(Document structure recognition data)
□ □ □ □ □
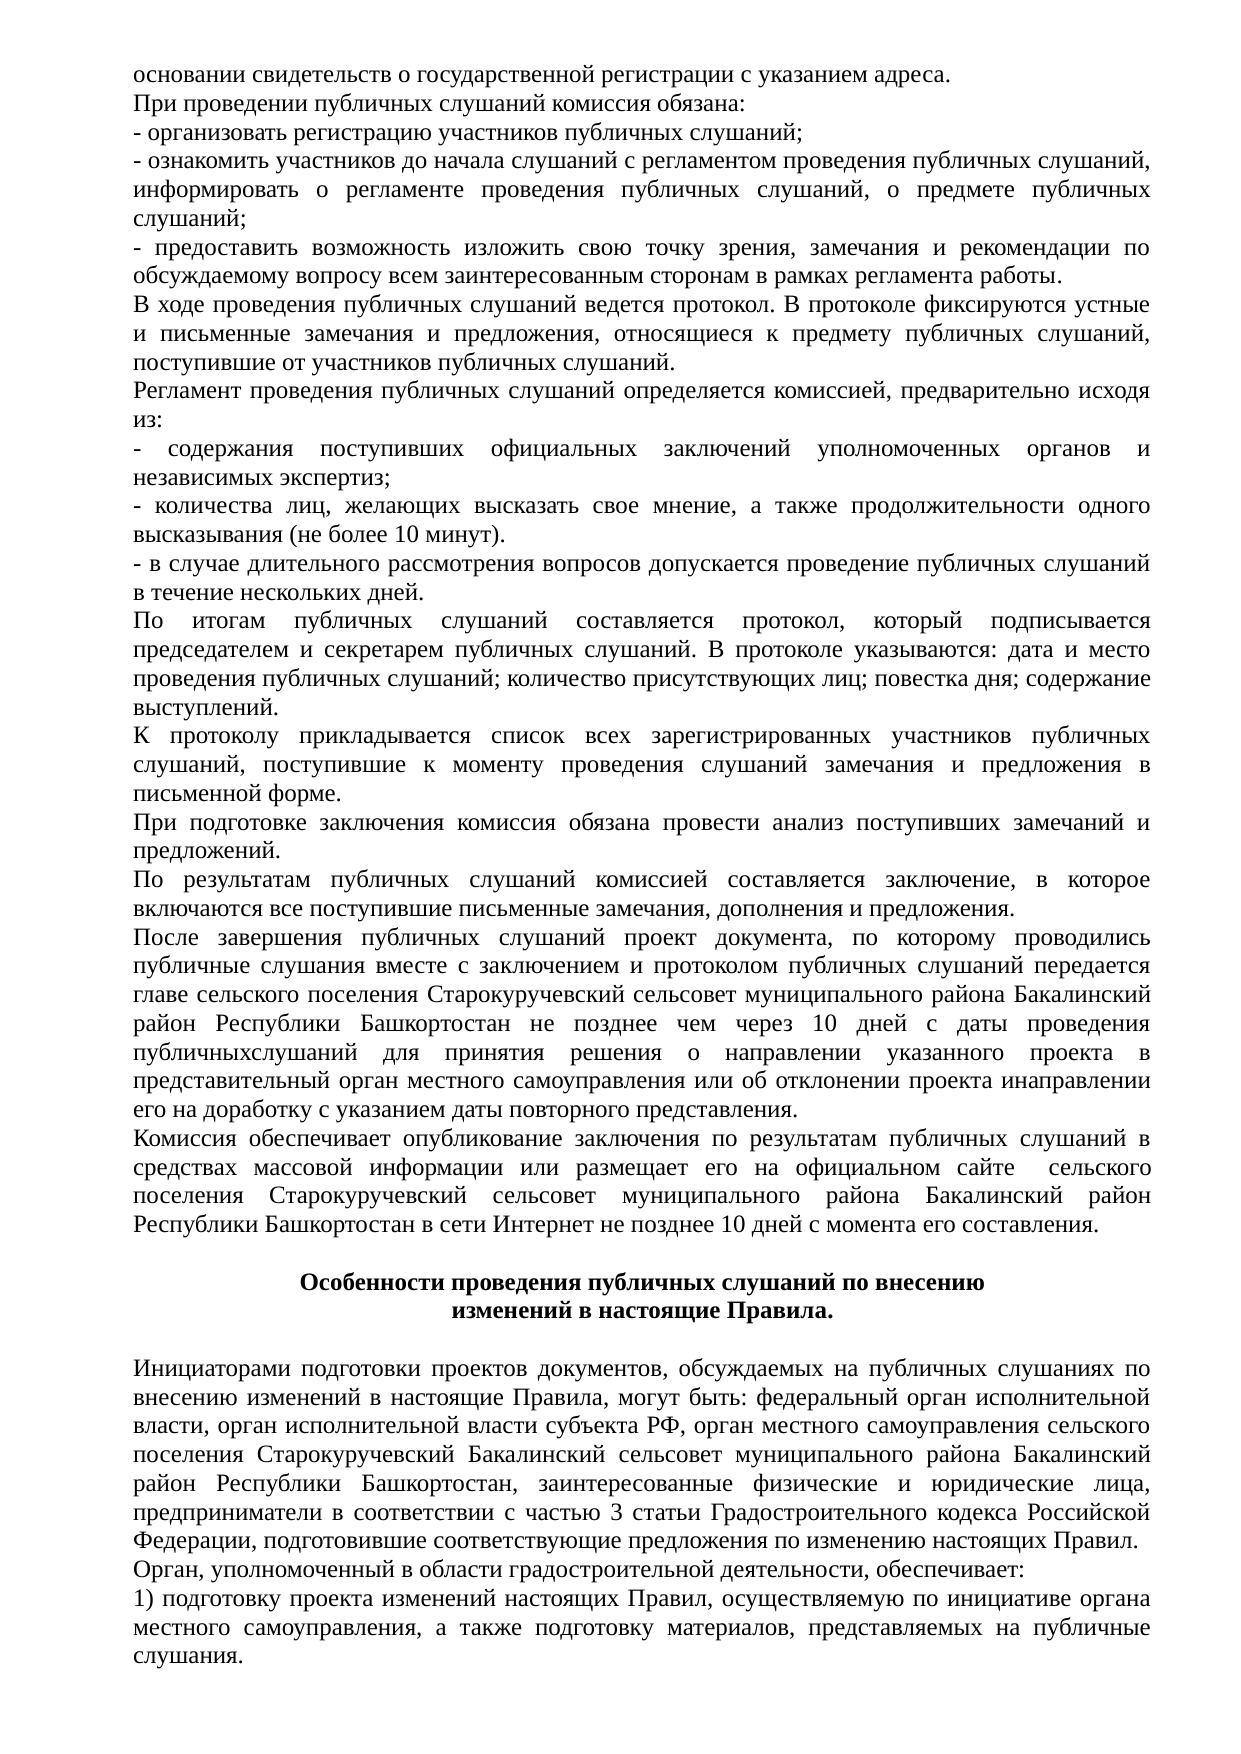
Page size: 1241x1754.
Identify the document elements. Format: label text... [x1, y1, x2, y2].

text - в случае длительного рассмотрения вопросов допускается проведение публичных слушаний в течение нескольких дней. [133, 548, 1152, 605]
text В ходе проведения публичных слушаний ведется протокол. В протоколе фиксируются устные и письменные замечания и предложения, относящиеся к предмету публичных слушаний, поступившие от участников публичных слушаний. [133, 289, 1152, 375]
text - предоставить возможность изложить свою точку зрения, замечания и рекомендации по обсуждаемому вопросу всем заинтересованным сторонам в рамках регламента работы. [133, 232, 1152, 289]
text - содержания поступивших официальных заключений уполномоченных органов и независимых экспертиз; [133, 433, 1152, 490]
text При проведении публичных слушаний комиссия обязана: [133, 88, 1152, 117]
text - количества лиц, желающих высказать свое мнение, а также продолжительности одного высказывания (не более 10 минут). [133, 490, 1152, 548]
text По результатам публичных слушаний комиссией составляется заключение, в которое включаются все поступившие письменные замечания, дополнения и предложения. [133, 864, 1152, 922]
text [133, 59, 1152, 88]
text Инициаторами подготовки проектов документов, обсуждаемых на публичных слушаниях по внесению изменений в настоящие Правила, могут быть: федеральный орган исполнительной власти, орган исполнительной власти субъекта РФ, орган местного самоуправления сельского поселения Старокуручевский Бакалинский сельсовет муниципального района Бакалинский район Республики Башкортостан, заинтересованные физические и юридические лица, предприниматели в соответствии с частью 3 статьи Градостроительного кодекса Российской Федерации, подготовившие соответствующие предложения по изменению настоящих Правил. [133, 1353, 1152, 1554]
text После завершения публичных слушаний проект документа, по которому проводились публичные слушания вместе с заключением и протоколом публичных слушаний передается главе сельского поселения Старокуручевский сельсовет муниципального района Бакалинский район Республики Башкортостан не позднее чем через 10 дней с даты проведения публичныхслушаний для принятия решения о направлении указанного проекта в представительный орган местного самоуправления или об отклонении проекта инаправлении его на доработку с указанием даты повторного представления. [133, 922, 1152, 1123]
text Регламент проведения публичных слушаний определяется комиссией, предварительно исходя из: [133, 375, 1152, 433]
text Орган, уполномоченный в области градостроительной деятельности, обеспечивает: [133, 1554, 1152, 1583]
text - ознакомить участников до начала слушаний с регламентом проведения публичных слушаний, информировать о регламенте проведения публичных слушаний, о предмете публичных слушаний; [133, 145, 1152, 232]
text Комиссия обеспечивает опубликование заключения по результатам публичных слушаний в средствах массовой информации или размещает его на официальном сайте сельского поселения Старокуручевский сельсовет муниципального района Бакалинский район Республики Башкортостан в сети Интернет не позднее 10 дней с момента его составления. [133, 1123, 1152, 1238]
text По итогам публичных слушаний составляется протокол, который подписывается председателем и секретарем публичных слушаний. В протоколе указываются: дата и место проведения публичных слушаний; количество присутствующих лиц; повестка дня; содержание выступлений. [133, 605, 1152, 720]
text К протоколу прикладывается список всех зарегистрированных участников публичных слушаний, поступившие к моменту проведения слушаний замечания и предложения в письменной форме. [133, 720, 1152, 807]
text 1) подготовку проекта изменений настоящих Правил, осуществляемую по инициативе органа местного самоуправления, а также подготовку материалов, представляемых на публичные слушания. [133, 1583, 1152, 1669]
text - организовать регистрацию участников публичных слушаний; [133, 117, 1152, 145]
text Особенности проведения публичных слушаний по внесению изменений в настоящие Правила. [133, 1267, 1152, 1324]
text При подготовке заключения комиссия обязана провести анализ поступивших замечаний и предложений. [133, 807, 1152, 864]
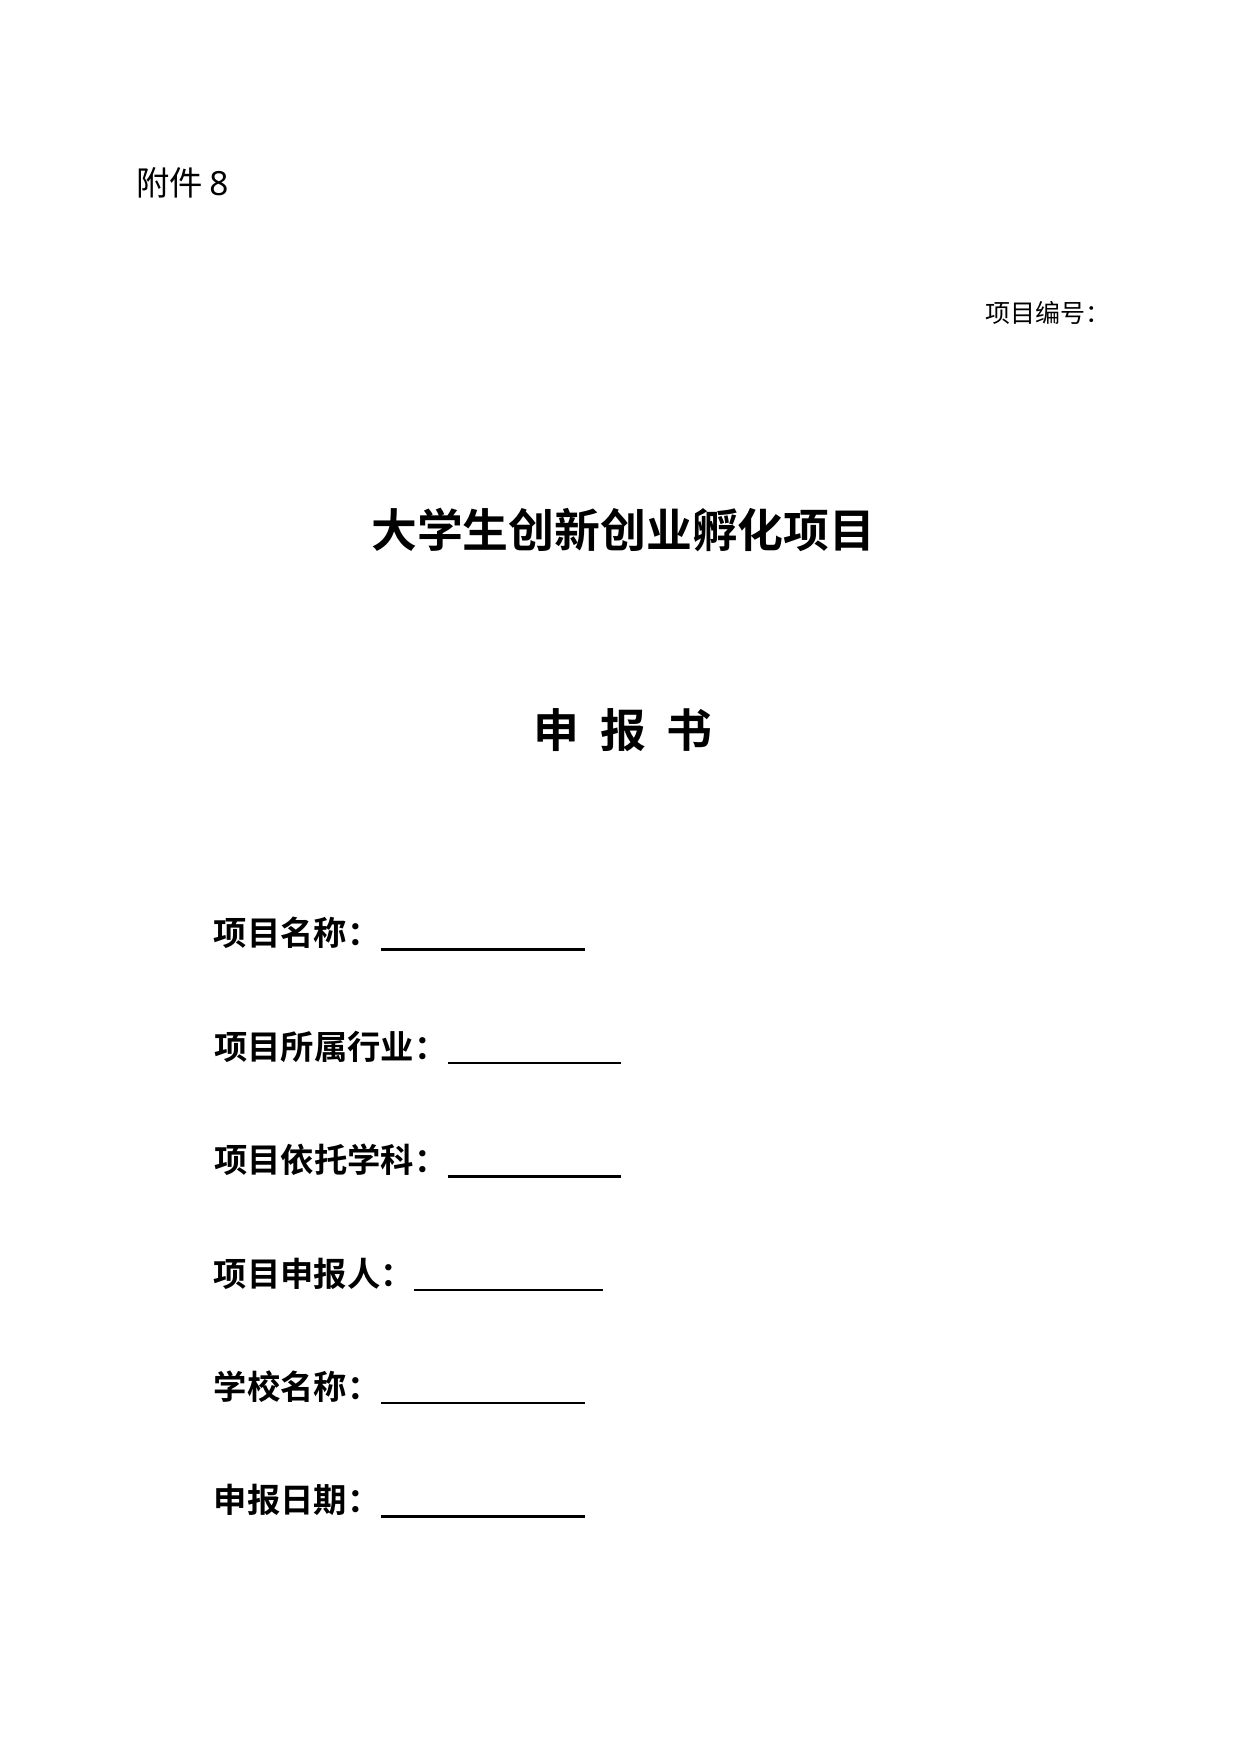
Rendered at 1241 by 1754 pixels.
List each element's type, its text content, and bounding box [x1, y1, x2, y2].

text 学校名称： [136, 1352, 1110, 1417]
text 附件8 [136, 149, 1110, 214]
text 项目名称： [136, 899, 1110, 964]
text 项目申报人： [136, 1239, 1110, 1304]
text 项目依托学科： [136, 1126, 1110, 1191]
text 申报日期： [136, 1466, 1110, 1531]
text 大学生创新创业孵化项目 [136, 479, 1110, 576]
text 项目编号： [136, 279, 1110, 344]
text 申 报 书 [136, 679, 1110, 776]
text 项目所属行业： [136, 1012, 1110, 1077]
□ □ □ □ □
In the records above, find every line with the word "комиссией" and copy it.

text По результатам публичных слушаний комиссией составляется заключение, в которое включаются все поступившие письменные замечания, дополнения и предложения. [133, 864, 1152, 922]
text Регламент проведения публичных слушаний определяется комиссией, предварительно исходя из: [133, 375, 1152, 433]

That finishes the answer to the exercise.